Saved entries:

---

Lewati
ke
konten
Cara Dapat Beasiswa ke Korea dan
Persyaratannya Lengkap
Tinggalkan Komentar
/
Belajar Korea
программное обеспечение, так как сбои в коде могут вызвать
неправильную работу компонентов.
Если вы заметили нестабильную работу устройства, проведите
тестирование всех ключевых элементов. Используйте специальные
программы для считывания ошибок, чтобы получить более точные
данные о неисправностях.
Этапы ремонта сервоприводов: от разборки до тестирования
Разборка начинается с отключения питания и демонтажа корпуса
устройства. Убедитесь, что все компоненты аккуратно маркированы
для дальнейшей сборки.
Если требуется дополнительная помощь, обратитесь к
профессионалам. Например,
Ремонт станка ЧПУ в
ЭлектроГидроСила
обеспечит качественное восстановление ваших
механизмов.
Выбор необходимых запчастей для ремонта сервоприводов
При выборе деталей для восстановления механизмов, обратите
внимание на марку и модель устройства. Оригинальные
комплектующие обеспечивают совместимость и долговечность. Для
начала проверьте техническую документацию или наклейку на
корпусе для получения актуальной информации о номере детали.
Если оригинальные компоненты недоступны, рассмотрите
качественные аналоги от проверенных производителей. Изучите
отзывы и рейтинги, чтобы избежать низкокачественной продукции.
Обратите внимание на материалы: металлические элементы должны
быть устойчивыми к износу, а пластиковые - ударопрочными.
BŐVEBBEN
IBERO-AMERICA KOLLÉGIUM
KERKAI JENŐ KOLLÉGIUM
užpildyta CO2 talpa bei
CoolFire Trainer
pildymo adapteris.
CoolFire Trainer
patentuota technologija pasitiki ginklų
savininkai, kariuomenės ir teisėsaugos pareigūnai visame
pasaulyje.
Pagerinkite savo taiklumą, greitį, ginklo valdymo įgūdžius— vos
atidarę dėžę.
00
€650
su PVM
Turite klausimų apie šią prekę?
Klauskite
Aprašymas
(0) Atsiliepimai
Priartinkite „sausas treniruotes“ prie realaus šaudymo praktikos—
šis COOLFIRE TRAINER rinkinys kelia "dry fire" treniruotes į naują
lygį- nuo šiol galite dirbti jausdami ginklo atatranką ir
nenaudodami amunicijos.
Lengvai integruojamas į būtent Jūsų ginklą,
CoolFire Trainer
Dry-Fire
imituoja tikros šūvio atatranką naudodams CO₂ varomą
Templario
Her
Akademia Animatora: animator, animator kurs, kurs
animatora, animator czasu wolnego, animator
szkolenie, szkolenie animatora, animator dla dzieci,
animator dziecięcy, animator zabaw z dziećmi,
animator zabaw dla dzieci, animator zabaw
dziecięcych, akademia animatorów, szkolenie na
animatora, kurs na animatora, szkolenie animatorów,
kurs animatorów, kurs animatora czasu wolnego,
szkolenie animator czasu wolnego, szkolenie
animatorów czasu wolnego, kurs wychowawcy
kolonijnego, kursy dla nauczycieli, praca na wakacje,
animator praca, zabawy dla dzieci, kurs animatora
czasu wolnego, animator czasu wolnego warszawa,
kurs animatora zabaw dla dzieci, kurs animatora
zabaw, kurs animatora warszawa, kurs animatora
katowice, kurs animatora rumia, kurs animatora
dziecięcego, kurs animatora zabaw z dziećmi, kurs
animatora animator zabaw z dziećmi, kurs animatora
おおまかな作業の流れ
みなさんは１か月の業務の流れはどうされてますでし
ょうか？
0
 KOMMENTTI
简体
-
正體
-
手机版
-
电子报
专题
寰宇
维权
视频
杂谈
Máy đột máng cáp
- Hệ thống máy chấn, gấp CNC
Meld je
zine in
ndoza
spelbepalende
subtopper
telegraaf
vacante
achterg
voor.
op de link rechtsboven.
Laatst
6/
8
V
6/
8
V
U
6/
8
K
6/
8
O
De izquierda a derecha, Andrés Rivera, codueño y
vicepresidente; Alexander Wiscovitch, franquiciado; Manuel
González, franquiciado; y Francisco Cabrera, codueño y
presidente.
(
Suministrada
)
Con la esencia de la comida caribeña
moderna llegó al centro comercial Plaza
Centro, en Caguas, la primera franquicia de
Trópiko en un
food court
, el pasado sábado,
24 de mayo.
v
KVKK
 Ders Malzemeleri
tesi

---

Print all the records precisely.

Lewati
ke
konten
Cara Dapat Beasiswa ke Korea dan
Persyaratannya Lengkap
Tinggalkan Komentar
/
Belajar Korea
программное обеспечение, так как сбои в коде могут вызвать
неправильную работу компонентов.
Если вы заметили нестабильную работу устройства, проведите
тестирование всех ключевых элементов. Используйте специальные
программы для считывания ошибок, чтобы получить более точные
данные о неисправностях.
Этапы ремонта сервоприводов: от разборки до тестирования
Разборка начинается с отключения питания и демонтажа корпуса
устройства. Убедитесь, что все компоненты аккуратно маркированы
для дальнейшей сборки.
Если требуется дополнительная помощь, обратитесь к
профессионалам. Например,
Ремонт станка ЧПУ в
ЭлектроГидроСила
обеспечит качественное восстановление ваших
механизмов.
Выбор необходимых запчастей для ремонта сервоприводов
При выборе деталей для восстановления механизмов, обратите
внимание на марку и модель устройства. Оригинальные
комплектующие обеспечивают совместимость и долговечность. Для
начала проверьте техническую документацию или наклейку на
корпусе для получения актуальной информации о номере детали.
Если оригинальные компоненты недоступны, рассмотрите
качественные аналоги от проверенных производителей. Изучите
отзывы и рейтинги, чтобы избежать низкокачественной продукции.
Обратите внимание на материалы: металлические элементы должны
быть устойчивыми к износу, а пластиковые - ударопрочными.
BŐVEBBEN
IBERO-AMERICA KOLLÉGIUM
KERKAI JENŐ KOLLÉGIUM
užpildyta CO2 talpa bei
CoolFire Trainer
pildymo adapteris.
CoolFire Trainer
patentuota technologija pasitiki ginklų
savininkai, kariuomenės ir teisėsaugos pareigūnai visame
pasaulyje.
Pagerinkite savo taiklumą, greitį, ginklo valdymo įgūdžius— vos
atidarę dėžę.
00
€650
su PVM
Turite klausimų apie šią prekę?
Klauskite
Aprašymas
(0) Atsiliepimai
Priartinkite „sausas treniruotes“ prie realaus šaudymo praktikos—
šis COOLFIRE TRAINER rinkinys kelia "dry fire" treniruotes į naują
lygį- nuo šiol galite dirbti jausdami ginklo atatranką ir
nenaudodami amunicijos.
Lengvai integruojamas į būtent Jūsų ginklą,
CoolFire Trainer
Dry-Fire
imituoja tikros šūvio atatranką naudodams CO₂ varomą
Templario
Her
Akademia Animatora: animator, animator kurs, kurs
animatora, animator czasu wolnego, animator
szkolenie, szkolenie animatora, animator dla dzieci,
animator dziecięcy, animator zabaw z dziećmi,
animator zabaw dla dzieci, animator zabaw
dziecięcych, akademia animatorów, szkolenie na
animatora, kurs na animatora, szkolenie animatorów,
kurs animatorów, kurs animatora czasu wolnego,
szkolenie animator czasu wolnego, szkolenie
animatorów czasu wolnego, kurs wychowawcy
kolonijnego, kursy dla nauczycieli, praca na wakacje,
animator praca, zabawy dla dzieci, kurs animatora
czasu wolnego, animator czasu wolnego warszawa,
kurs animatora zabaw dla dzieci, kurs animatora
zabaw, kurs animatora warszawa, kurs animatora
katowice, kurs animatora rumia, kurs animatora
dziecięcego, kurs animatora zabaw z dziećmi, kurs
animatora animator zabaw z dziećmi, kurs animatora
おおまかな作業の流れ
みなさんは１か月の業務の流れはどうされてますでし
ょうか？
0
 KOMMENTTI
简体
-
正體
-
手机版
-
电子报
专题
寰宇
维权
视频
杂谈
Máy đột máng cáp
- Hệ thống máy chấn, gấp CNC
Meld je
zine in
ndoza
spelbepalende
subtopper
telegraaf
vacante
achterg
voor.
op de link rechtsboven.
Laatst
6/
8
V
6/
8
V
U
6/
8
K
6/
8
O
De izquierda a derecha, Andrés Rivera, codueño y
vicepresidente; Alexander Wiscovitch, franquiciado; Manuel
González, franquiciado; y Francisco Cabrera, codueño y
presidente.
(
Suministrada
)
Con la esencia de la comida caribeña
moderna llegó al centro comercial Plaza
Centro, en Caguas, la primera franquicia de
Trópiko en un
food court
, el pasado sábado,
24 de mayo.
v
KVKK
 Ders Malzemeleri
tesi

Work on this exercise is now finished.